TurnTrout comments on [AN #167]: Concrete ML safety problems and their relevance to x-risk

TurnTrout 20 Oct 2021 21:32 UTC
LW: 6 AF: 5
AF
My point in that post is that coherence arguments alone are not enough, you need to combine them with some other assumption (for example, that there exists some “resource” over which the agent has no terminal preferences).
Coherence arguments sometimes are enough, depending on what the agent is coherent over.
- Rohin Shah 21 Oct 2021 9:16 UTC
  LW: 2 AF: 2
  AF Parent
  depending on what the agent is coherent over.
  That’s an assumption :P (And it’s also not one that’s obviously true, at least according to me.)

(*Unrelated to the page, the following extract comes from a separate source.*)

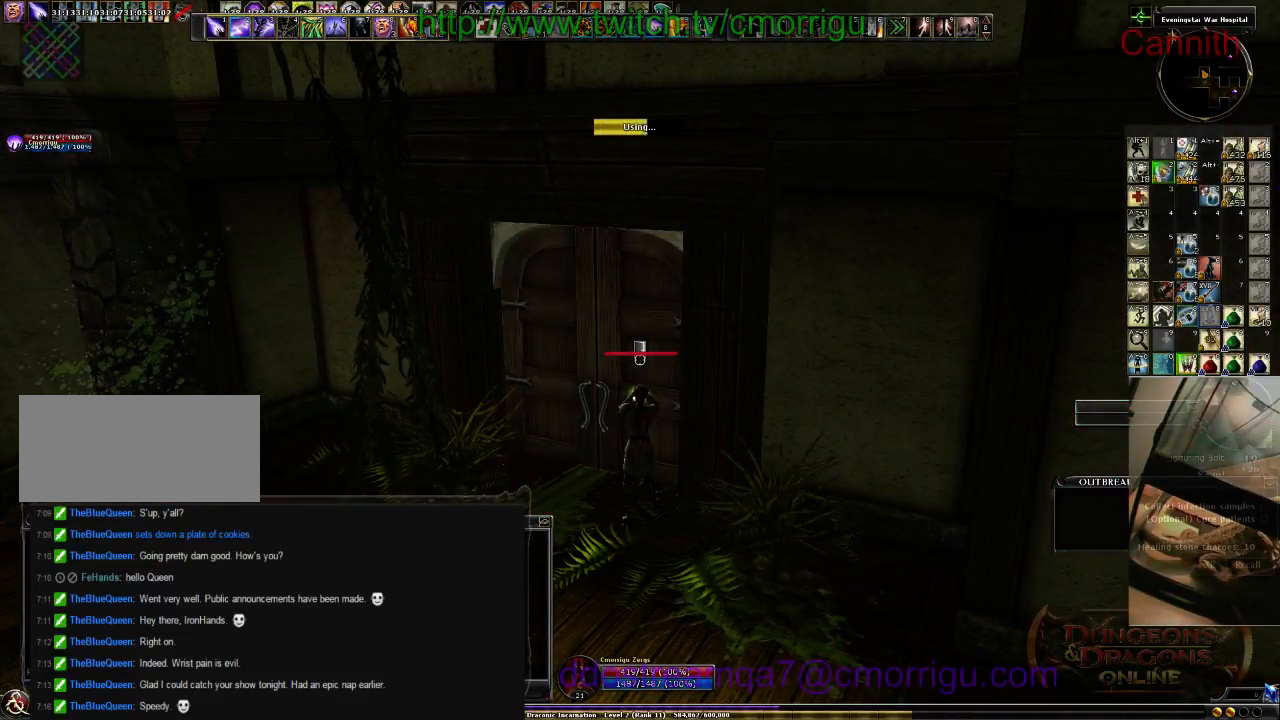
{"keys": ["w"], "events": [[500, "w", "down"]]}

  - TurnTrout 21 Oct 2021 12:31 UTC
    LW: 2 AF: 2
    AF Parent
    What is the extra assumption? If you’re making a coherence argument, that already specifies the domain of coherence, no? And so I’m not making any more assumptions than the original coherence argument did (whatever that argument was). I agree that the original coherence argument can fail, though.

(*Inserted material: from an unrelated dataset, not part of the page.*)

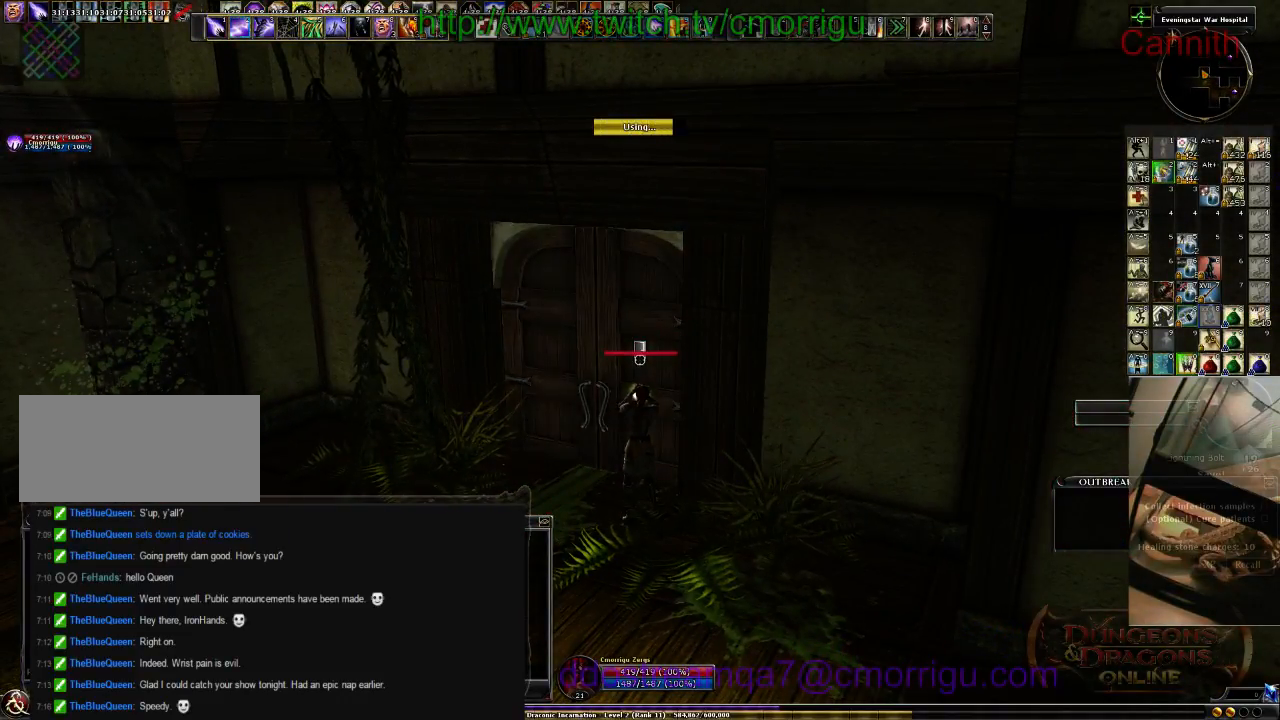
{"keys": ["w"], "events": []}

    - Rohin Shah 22 Oct 2021 22:30 UTC
      LW: 4 AF: 4
      AF Parent
      I think we’re just debating semantics of the word “assumption”.
      Consider the argument:
      A superintelligent AI will be VNM-rational, and therefore it will pursue convergent instrumental subgoals
      I think we both agree this is not a valid argument, or is at least missing some details about what the AI is VNM-rational over before it becomes a valid argument. That’s all I’m trying to say.

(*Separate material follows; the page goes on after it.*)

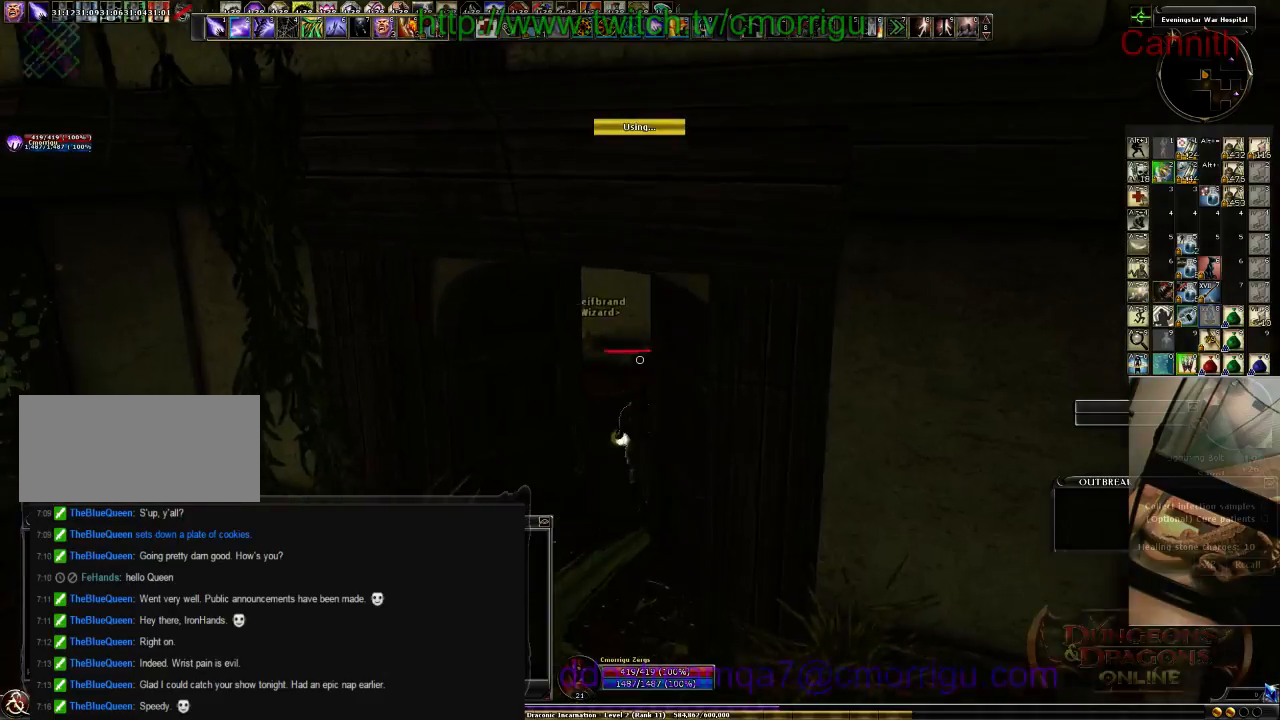
{"keys": [], "events": [[333, "w", "up"]]}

      Unimportant aside on terminology: I think in colloquial English it is reasonable to say that this is “missing an assumption”. I assume that you want to think of this as math. My best guess at how to turn the argument above into math would be something that looks like:
      $? ⟹ VNM rational over state-based outcomes$
      $VNM rational over state-based outcomes ⟹ Convergent instrumental subgoals$
      This still seems like “missing assumption”, since the thing filling the ? seems like an “assumption”.
      Maybe you’re like “Well, if you start with the setup of an agent that satisfies the VNM axioms over state-based outcomes, then you really do just need VNM to conclude ‘convergent instrumental subgoals’, so there’s no extra assumptions needed”. I just don’t start with such a setup; I’m always looking for arguments with the conclusion “in the real world, we have a non-trivial chance of building an agent that causes an existential catastrophe”. (Maybe readers don’t have the same inclination? That would surprise me, but is possible.)